Answer:
(a) 25C10 x 10! ways
(b) 25C9 x 10! ways
(c) 24C8 x 10! ways
(d) 2 x 24C9 x 10! ways
(e) 2 x 24C8 x 9! ways
Explanation:
Given: We need to arrange 10 letters taken from the alphabet a-z such that:
(a) a is not included in the arrangement:
As a is not included in arrangement, we need to select from remaining 25 alphabets. From 25 alphabets, 10 alphabets can be selected in 25C10 ways and can be arranged in 10! ways.
So, Total no. of ways = 25C10 x 10!
(b) z is included in the arrangement :
Now z is included in the arrangement, so we need to select 9 alphabets from 25 alphabets.
From 25 alphabets, 9 alphabets can be selected in 25C9 ways and can be arranged in 10! ways.
So, Total no. of ways = 25C9 x 10!
(c) both a and z are included in the arrangement:
In this case, we need to select 8 alphabets from 24 alphabets.

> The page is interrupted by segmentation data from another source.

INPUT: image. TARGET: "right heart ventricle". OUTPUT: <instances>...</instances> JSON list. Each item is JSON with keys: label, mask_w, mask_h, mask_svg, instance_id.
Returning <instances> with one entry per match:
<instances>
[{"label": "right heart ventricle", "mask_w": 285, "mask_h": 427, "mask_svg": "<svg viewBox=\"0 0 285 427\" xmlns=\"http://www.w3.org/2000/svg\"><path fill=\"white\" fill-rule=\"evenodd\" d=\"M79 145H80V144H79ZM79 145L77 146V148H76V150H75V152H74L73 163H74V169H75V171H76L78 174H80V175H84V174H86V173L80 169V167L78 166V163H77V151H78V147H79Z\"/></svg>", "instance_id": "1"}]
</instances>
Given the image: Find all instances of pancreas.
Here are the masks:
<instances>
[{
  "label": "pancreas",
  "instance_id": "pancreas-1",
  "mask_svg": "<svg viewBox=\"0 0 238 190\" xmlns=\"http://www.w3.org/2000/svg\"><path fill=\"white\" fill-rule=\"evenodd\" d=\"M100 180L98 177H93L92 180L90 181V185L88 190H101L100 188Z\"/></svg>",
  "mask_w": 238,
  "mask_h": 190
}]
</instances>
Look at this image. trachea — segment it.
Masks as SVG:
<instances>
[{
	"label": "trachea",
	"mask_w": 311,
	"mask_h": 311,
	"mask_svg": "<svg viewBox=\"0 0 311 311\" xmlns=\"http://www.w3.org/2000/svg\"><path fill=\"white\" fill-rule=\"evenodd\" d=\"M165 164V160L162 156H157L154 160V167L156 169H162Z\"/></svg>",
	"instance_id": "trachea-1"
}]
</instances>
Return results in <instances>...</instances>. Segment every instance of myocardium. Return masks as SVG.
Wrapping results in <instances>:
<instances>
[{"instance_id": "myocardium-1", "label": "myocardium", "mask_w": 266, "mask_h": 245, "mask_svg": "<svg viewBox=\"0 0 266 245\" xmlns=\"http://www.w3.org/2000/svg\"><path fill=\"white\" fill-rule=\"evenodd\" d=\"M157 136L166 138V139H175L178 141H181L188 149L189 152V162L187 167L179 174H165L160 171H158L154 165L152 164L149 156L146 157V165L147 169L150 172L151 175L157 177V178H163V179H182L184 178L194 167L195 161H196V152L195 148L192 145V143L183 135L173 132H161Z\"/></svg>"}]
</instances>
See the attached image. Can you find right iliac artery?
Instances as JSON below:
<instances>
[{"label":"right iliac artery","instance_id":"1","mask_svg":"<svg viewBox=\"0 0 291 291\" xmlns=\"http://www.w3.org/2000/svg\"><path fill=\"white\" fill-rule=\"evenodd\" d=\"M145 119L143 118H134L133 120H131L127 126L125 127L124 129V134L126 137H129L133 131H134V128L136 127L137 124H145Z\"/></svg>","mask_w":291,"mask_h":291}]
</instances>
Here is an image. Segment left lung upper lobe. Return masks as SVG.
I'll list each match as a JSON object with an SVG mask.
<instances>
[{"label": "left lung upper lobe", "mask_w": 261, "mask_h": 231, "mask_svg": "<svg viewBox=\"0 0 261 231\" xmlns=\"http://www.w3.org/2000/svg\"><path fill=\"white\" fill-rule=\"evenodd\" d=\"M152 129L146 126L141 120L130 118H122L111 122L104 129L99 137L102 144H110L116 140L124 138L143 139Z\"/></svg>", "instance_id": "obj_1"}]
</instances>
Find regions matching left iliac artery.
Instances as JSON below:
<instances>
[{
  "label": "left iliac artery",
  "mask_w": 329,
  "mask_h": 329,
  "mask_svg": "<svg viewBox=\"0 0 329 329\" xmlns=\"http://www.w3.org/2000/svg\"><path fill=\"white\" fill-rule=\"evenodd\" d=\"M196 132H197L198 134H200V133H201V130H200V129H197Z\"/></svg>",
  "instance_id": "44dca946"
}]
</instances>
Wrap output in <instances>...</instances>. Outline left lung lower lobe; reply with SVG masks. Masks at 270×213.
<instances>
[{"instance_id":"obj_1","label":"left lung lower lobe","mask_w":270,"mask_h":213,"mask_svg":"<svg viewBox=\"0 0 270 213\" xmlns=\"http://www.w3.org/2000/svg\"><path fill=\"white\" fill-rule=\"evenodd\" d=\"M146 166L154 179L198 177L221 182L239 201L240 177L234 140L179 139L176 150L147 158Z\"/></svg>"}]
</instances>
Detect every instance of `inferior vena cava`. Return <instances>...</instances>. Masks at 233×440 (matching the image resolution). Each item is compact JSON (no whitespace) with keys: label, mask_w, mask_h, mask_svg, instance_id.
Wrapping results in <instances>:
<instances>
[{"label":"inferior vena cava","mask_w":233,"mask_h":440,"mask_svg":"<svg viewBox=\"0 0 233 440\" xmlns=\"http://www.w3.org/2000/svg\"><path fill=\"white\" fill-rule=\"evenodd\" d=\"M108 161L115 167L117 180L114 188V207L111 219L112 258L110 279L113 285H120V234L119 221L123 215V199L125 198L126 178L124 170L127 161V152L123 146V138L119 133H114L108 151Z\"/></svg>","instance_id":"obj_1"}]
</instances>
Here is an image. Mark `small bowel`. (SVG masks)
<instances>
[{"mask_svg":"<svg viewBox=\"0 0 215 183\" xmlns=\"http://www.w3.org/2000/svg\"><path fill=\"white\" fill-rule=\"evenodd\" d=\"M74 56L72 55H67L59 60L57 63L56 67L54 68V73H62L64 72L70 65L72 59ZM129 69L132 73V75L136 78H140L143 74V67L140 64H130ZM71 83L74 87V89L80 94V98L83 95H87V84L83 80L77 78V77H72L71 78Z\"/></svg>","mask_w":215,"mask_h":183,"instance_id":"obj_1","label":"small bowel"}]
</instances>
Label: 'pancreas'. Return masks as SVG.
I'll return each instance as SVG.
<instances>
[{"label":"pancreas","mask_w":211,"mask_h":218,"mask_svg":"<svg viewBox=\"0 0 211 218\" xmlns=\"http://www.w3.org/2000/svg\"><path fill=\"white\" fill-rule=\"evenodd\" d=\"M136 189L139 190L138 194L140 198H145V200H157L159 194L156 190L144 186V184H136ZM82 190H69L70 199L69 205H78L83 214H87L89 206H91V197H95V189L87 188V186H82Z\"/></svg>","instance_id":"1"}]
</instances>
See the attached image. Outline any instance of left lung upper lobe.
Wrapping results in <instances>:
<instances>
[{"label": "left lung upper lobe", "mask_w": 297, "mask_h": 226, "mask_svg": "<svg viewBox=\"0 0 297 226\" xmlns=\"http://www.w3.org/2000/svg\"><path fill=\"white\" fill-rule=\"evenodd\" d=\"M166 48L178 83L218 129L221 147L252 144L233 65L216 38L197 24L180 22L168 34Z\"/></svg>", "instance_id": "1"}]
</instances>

From 24 alphabets, 8 alphabets can be selected in 24C8 ways and can be arranged in 10! ways.
So, Total no. of ways = 24C8 x 10!
(d) Exactly one of a and z appears in the arrangement:
In this case, we need to select one from a and z, so it can be done in 2C1 i.e 2 ways. Now, from 24 alphabets, 9 alphabets can be selected in 24C9 ways and can be arranged in 10! ways.
So, Total no. of ways = 2 x 24C9 x 10!
(e) z and a appear and are adjacent to each other in the arrangement :
In this case, we need to select 8 alphabets from 24 alphabets and this can be done in 24C8 ways. z and a can be arranged in 2 ways.
So, Total no. of ways = 2 x 24C8 x 9!